### What you are asked to do
In the entries below, find each line where the word "assign" appears and give only the total count of such lines.

Extracted data entries
***

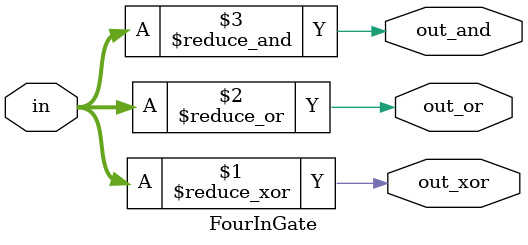
<source format=v>
module FourInGate (
    input [3:0] in,
    output out_and,
    output out_or,
    output out_xor
);
    // AND op, OR op, XOR op
    assign {out_and,out_or,out_xor} = {&in,|in,^in};

    // Beginner
    /*
    assign out_and = &in;
    assign out_or = |in;
    assign out_xor = ^in;
    */
endmodule
</source>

***

### Task solution
4